The task is as follows:

Enter an integer a and output the sum of squares of all numbers from 1 to a with a step of 0.1. (1 ^ 2 + 1.1 ^ 2 + 1.2 ^ 2 + ... + a ^ 2)

The solution algorithm is as follows:

result := 0 while (a >= 1) do begin result := result + a * a; a := a - 0.1; end;

At the end of the program, the result should be:

 При a = 1.1 result = 2.21 При a = 3 result = 91.7

The variable a , in any case, at the end of the program must be equal to 0.9 .

The problem is as follows. When a = 1.1 everything is correct, but starting from 1.2 and further, the program produces as a result 1 less than necessary: a = 3; result = 90.7 a = 3; result = 90.7 , at the same time, at the end of the program, a = 0.9(9) .

If the algorithm is modified: the variable a is multiplied by 10 after input, and then it is not a cycle that squares the expression a / 10 , but everything starts to work correctly (the second line in the cycle will be: a := a - 1 ).

What could be the problem?

  • problem in the representation of fractional numbers in binary form. In short - 0.2 it is impossible to imagine exactly. - kami
  • @kami, then the modified algorithm is the only solution to the problem? - nup
  • In your case - it is possible. But it is worth trying this: to compare real numbers, use Math.SameValue and Math.CompareValue (I think they are in D7). Emnip, there is an explanation for this effect on CO, but I didn’t find it on the move ... - kami

1 answer 1

The problem is that the numbers are represented in binary form. The decimal value 0.1 cannot be represented in binary form as a final fraction, it is equal to 0.0001100110011 ... 2 or 0.0 (0011) 2 in the standard notation of rational fractions.

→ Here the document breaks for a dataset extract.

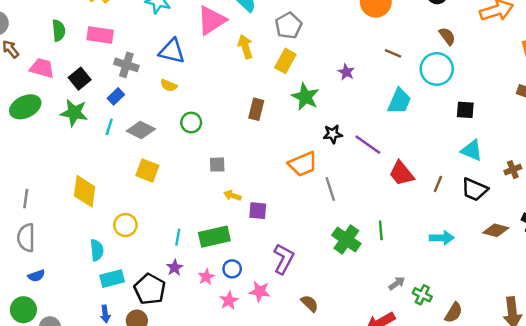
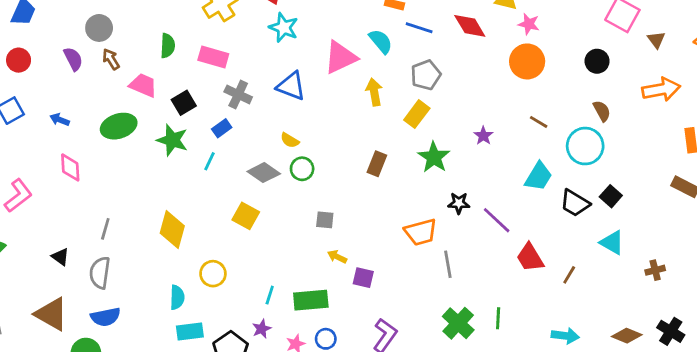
yellow semicircle: (169, 85) -> (290, 140), moved
black square: (465, 110) -> (611, 196), turned 30
gray diamond: (141, 130) -> (264, 173), moved
black trapezoid: (475, 190) -> (575, 203), moved
blue semicircle: (36, 276) -> (106, 317), size x1.5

Double-precision floating-point numbers contain 53 binary decimal places, the infinite part of the fraction is discarded. As a result, instead of the exact value of 0.1, we have the number 0.10000000000000055511151231257827021181583404541015625. If you print it with not very high accuracy, you will get 0.1, but this is only the result of rounding. When rounded to the 17th digit, 0.1000000000000001 is obtained, and the last digit is involved in the calculations. Therefore, two times subtracting from 1.2 a value of 0.1, you get a number less than 1.

There is no simple solution to such problems for all occasions. The simplest in your case will be emulation of numbers with a fixed comma, for example, as you did.

You can simplify the calculations by calculating the sums of squares of integers, and dividing the result by 100:

a 2 + (a + 0.1) 2 + (a + 0.2) 2 + ... =

(10a) 2/100 + (10a + 1) 2/100 + (10a + 2) 2/100 + ...

You can use libraries that provide work with rational numbers, with numbers in the decimal number system (like the decimal type in C #), or with numbers of high precision.